Please reproduce all of the data below line for line, with no changes, and leave out the images.

════

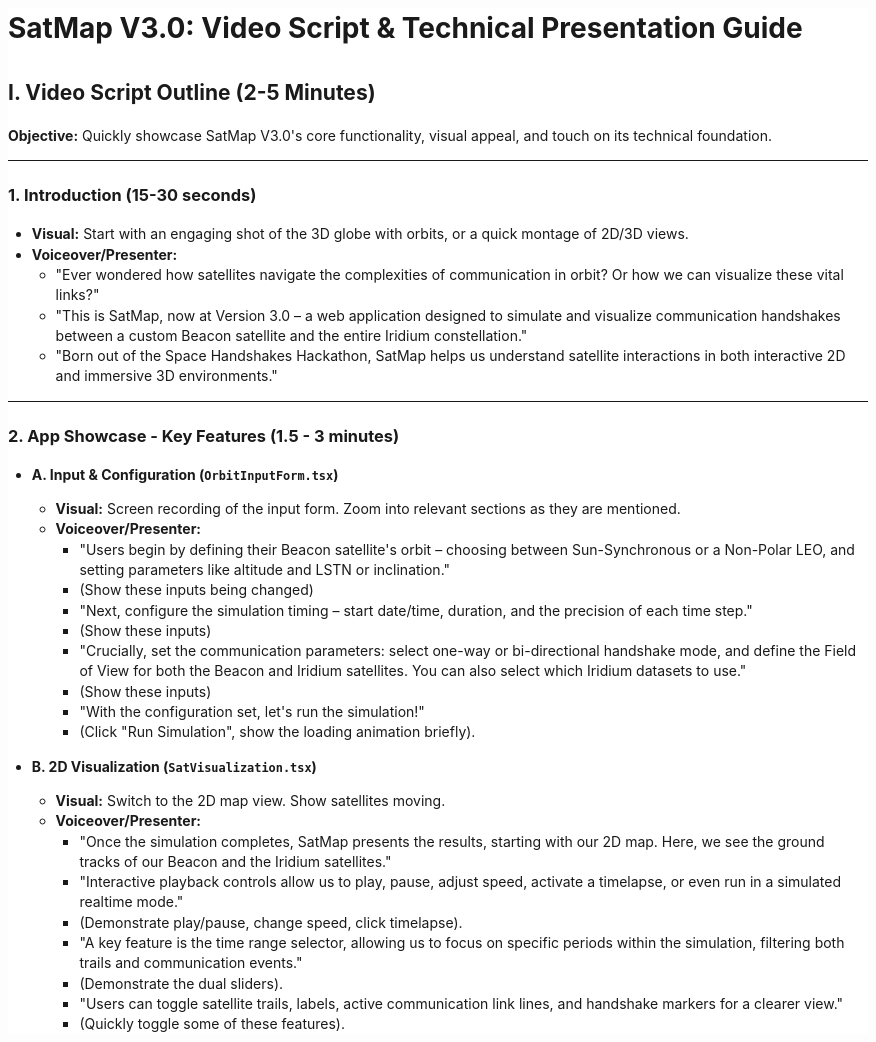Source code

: # SatMap V3.0: Video Script & Technical Presentation Guide

## I. Video Script Outline (2-5 Minutes)

**Objective:** Quickly showcase SatMap V3.0's core functionality, visual appeal, and touch on its technical foundation.

---

### 1. Introduction (15-30 seconds)

*   **Visual:** Start with an engaging shot of the 3D globe with orbits, or a quick montage of 2D/3D views.
*   **Voiceover/Presenter:**
    *   "Ever wondered how satellites navigate the complexities of communication in orbit? Or how we can visualize these vital links?"
    *   "This is SatMap, now at Version 3.0 – a web application designed to simulate and visualize communication handshakes between a custom Beacon satellite and the entire Iridium constellation."
    *   "Born out of the Space Handshakes Hackathon, SatMap helps us understand satellite interactions in both interactive 2D and immersive 3D environments."

---

### 2. App Showcase - Key Features (1.5 - 3 minutes)

*   **A. Input & Configuration (`OrbitInputForm.tsx`)**
    *   **Visual:** Screen recording of the input form. Zoom into relevant sections as they are mentioned.
    *   **Voiceover/Presenter:**
        *   "Users begin by defining their Beacon satellite's orbit – choosing between Sun-Synchronous or a Non-Polar LEO, and setting parameters like altitude and LSTN or inclination."
        *   (Show these inputs being changed)
        *   "Next, configure the simulation timing – start date/time, duration, and the precision of each time step."
        *   (Show these inputs)
        *   "Crucially, set the communication parameters: select one-way or bi-directional handshake mode, and define the Field of View for both the Beacon and Iridium satellites. You can also select which Iridium datasets to use."
        *   (Show these inputs)
        *   "With the configuration set, let's run the simulation!"
        *   (Click "Run Simulation", show the loading animation briefly).

*   **B. 2D Visualization (`SatVisualization.tsx`)**
    *   **Visual:** Switch to the 2D map view. Show satellites moving.
    *   **Voiceover/Presenter:**
        *   "Once the simulation completes, SatMap presents the results, starting with our 2D map. Here, we see the ground tracks of our Beacon and the Iridium satellites."
        *   "Interactive playback controls allow us to play, pause, adjust speed, activate a timelapse, or even run in a simulated realtime mode."
        *   (Demonstrate play/pause, change speed, click timelapse).
        *   "A key feature is the time range selector, allowing us to focus on specific periods within the simulation, filtering both trails and communication events."
        *   (Demonstrate the dual sliders).
        *   "Users can toggle satellite trails, labels, active communication link lines, and handshake markers for a clearer view."
        *   (Quickly toggle some of these features).

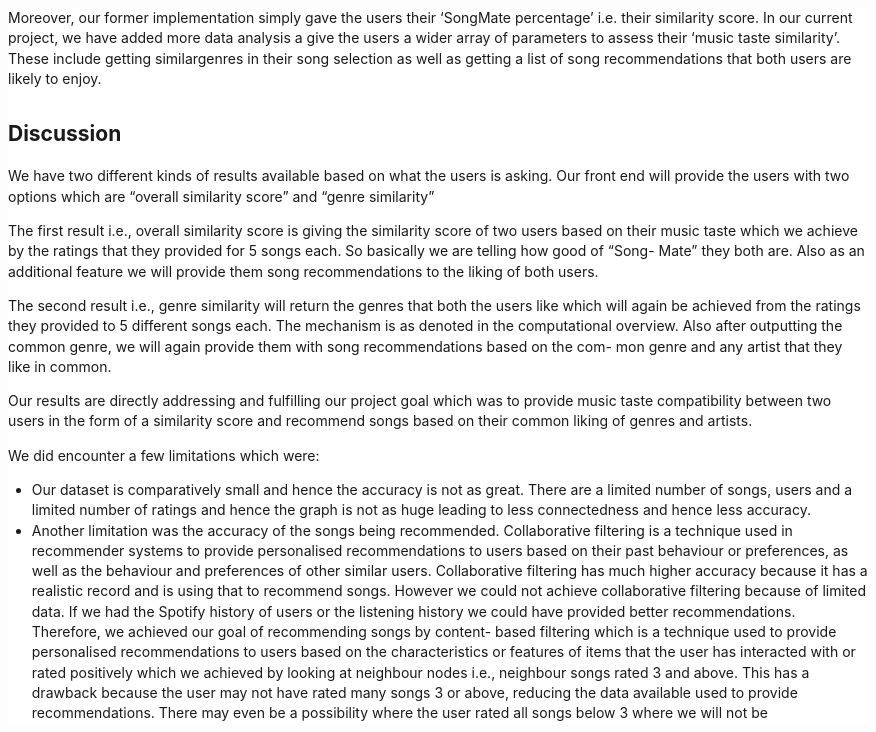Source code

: Moreover, our former implementation simply gave the users their ‘SongMate percentage’ i.e. their similarity score.
In our current project, we have added more data analysis a give the users a wider array of parameters to assess their
‘music taste similarity’. These include getting similargenres in their song selection as well as getting a list of song
recommendations that both users are likely to enjoy.

## Discussion

We have two different kinds of results available based on what the users is asking. Our front end will provide the
users with two options which are “overall similarity score” and “genre similarity”

The first result i.e., overall similarity score is giving the similarity score of two users based on their music taste
which we achieve by the ratings that they provided for 5 songs each. So basically we are telling how good of “Song-
Mate” they both are. Also as an additional feature we will provide them song recommendations to the liking of both
users.

The second result i.e., genre similarity will return the genres that both the users like which will again be achieved
from the ratings they provided to 5 different songs each. The mechanism is as denoted in the computational overview.
Also after outputting the common genre, we will again provide them with song recommendations based on the com-
mon genre and any artist that they like in common.

Our results are directly addressing and fulfilling our project goal which was to provide music taste compatibility
between two users in the form of a similarity score and recommend songs based on their common liking of genres
and artists.

We did encounter a few limitations which were:

- Our dataset is comparatively small and hence the accuracy is not as great. There are a limited number of
    songs, users and a limited number of ratings and hence the graph is not as huge leading to less connectedness
    and hence less accuracy.
- Another limitation was the accuracy of the songs being recommended. Collaborative filtering is a technique
    used in recommender systems to provide personalised recommendations to users based on their past behaviour
    or preferences, as well as the behaviour and preferences of other similar users. Collaborative filtering has much
    higher accuracy because it has a realistic record and is using that to recommend songs. However we could not
    achieve collaborative filtering because of limited data. If we had the Spotify history of users or the listening
    history we could have provided better recommendations. Therefore, we achieved our goal of recommending
    songs by content- based filtering which is a technique used to provide personalised recommendations to users
    based on the characteristics or features of items that the user has interacted with or rated positively which
    we achieved by looking at neighbour nodes i.e., neighbour songs rated 3 and above. This has a drawback
    because the user may not have rated many songs 3 or above, reducing the data available used to provide
    recommendations. There may even be a possibility where the user rated all songs below 3 where we will not be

════

• [Output below]:
Source code

: # SatMap V3.0: Video Script & Technical Presentation Guide

## I. Video Script Outline (2-5 Minutes)

**Objective:** Quickly showcase SatMap V3.0's core functionality, visual appeal, and touch on its technical foundation.

---

### 1. Introduction (15-30 seconds)

*   **Visual:** Start with an engaging shot of the 3D globe with orbits, or a quick montage of 2D/3D views.
*   **Voiceover/Presenter:**
    *   "Ever wondered how satellites navigate the complexities of communication in orbit? Or how we can visualize these vital links?"
    *   "This is SatMap, now at Version 3.0 – a web application designed to simulate and visualize communication handshakes between a custom Beacon satellite and the entire Iridium constellation."
    *   "Born out of the Space Handshakes Hackathon, SatMap helps us understand satellite interactions in both interactive 2D and immersive 3D environments."

---

### 2. App Showcase - Key Features (1.5 - 3 minutes)

*   **A. Input & Configuration (`OrbitInputForm.tsx`)**
    *   **Visual:** Screen recording of the input form. Zoom into relevant sections as they are mentioned.
    *   **Voiceover/Presenter:**
        *   "Users begin by defining their Beacon satellite's orbit – choosing between Sun-Synchronous or a Non-Polar LEO, and setting parameters like altitude and LSTN or inclination."
        *   (Show these inputs being changed)
        *   "Next, configure the simulation timing – start date/time, duration, and the precision of each time step."
        *   (Show these inputs)
        *   "Crucially, set the communication parameters: select one-way or bi-directional handshake mode, and define the Field of View for both the Beacon and Iridium satellites. You can also select which Iridium datasets to use."
        *   (Show these inputs)
        *   "With the configuration set, let's run the simulation!"
        *   (Click "Run Simulation", show the loading animation briefly).

*   **B. 2D Visualization (`SatVisualization.tsx`)**
    *   **Visual:** Switch to the 2D map view. Show satellites moving.
    *   **Voiceover/Presenter:**
        *   "Once the simulation completes, SatMap presents the results, starting with our 2D map. Here, we see the ground tracks of our Beacon and the Iridium satellites."
        *   "Interactive playback controls allow us to play, pause, adjust speed, activate a timelapse, or even run in a simulated realtime mode."
        *   (Demonstrate play/pause, change speed, click timelapse).
        *   "A key feature is the time range selector, allowing us to focus on specific periods within the simulation, filtering both trails and communication events."
        *   (Demonstrate the dual sliders).
        *   "Users can toggle satellite trails, labels, active communication link lines, and handshake markers for a clearer view."
        *   (Quickly toggle some of these features).

Source code

: Moreover, our former implementation simply gave the users their ‘SongMate percentage’ i.e. their similarity score.
In our current project, we have added more data analysis a give the users a wider array of parameters to assess their
‘music taste similarity’. These include getting similargenres in their song selection as well as getting a list of song
recommendations that both users are likely to enjoy.

## Discussion

We have two different kinds of results available based on what the users is asking. Our front end will provide the
users with two options which are “overall similarity score” and “genre similarity”

The first result i.e., overall similarity score is giving the similarity score of two users based on their music taste
which we achieve by the ratings that they provided for 5 songs each. So basically we are telling how good of “Song-
Mate” they both are. Also as an additional feature we will provide them song recommendations to the liking of both
users.

The second result i.e., genre similarity will return the genres that both the users like which will again be achieved
from the ratings they provided to 5 different songs each. The mechanism is as denoted in the computational overview.
Also after outputting the common genre, we will again provide them with song recommendations based on the com-
mon genre and any artist that they like in common.

Our results are directly addressing and fulfilling our project goal which was to provide music taste compatibility
between two users in the form of a similarity score and recommend songs based on their common liking of genres
and artists.

We did encounter a few limitations which were:

- Our dataset is comparatively small and hence the accuracy is not as great. There are a limited number of
    songs, users and a limited number of ratings and hence the graph is not as huge leading to less connectedness
    and hence less accuracy.
- Another limitation was the accuracy of the songs being recommended. Collaborative filtering is a technique
    used in recommender systems to provide personalised recommendations to users based on their past behaviour
    or preferences, as well as the behaviour and preferences of other similar users. Collaborative filtering has much
    higher accuracy because it has a realistic record and is using that to recommend songs. However we could not
    achieve collaborative filtering because of limited data. If we had the Spotify history of users or the listening
    history we could have provided better recommendations. Therefore, we achieved our goal of recommending
    songs by content- based filtering which is a technique used to provide personalised recommendations to users
    based on the characteristics or features of items that the user has interacted with or rated positively which
    we achieved by looking at neighbour nodes i.e., neighbour songs rated 3 and above. This has a drawback
    because the user may not have rated many songs 3 or above, reducing the data available used to provide
    recommendations. There may even be a possibility where the user rated all songs below 3 where we will not be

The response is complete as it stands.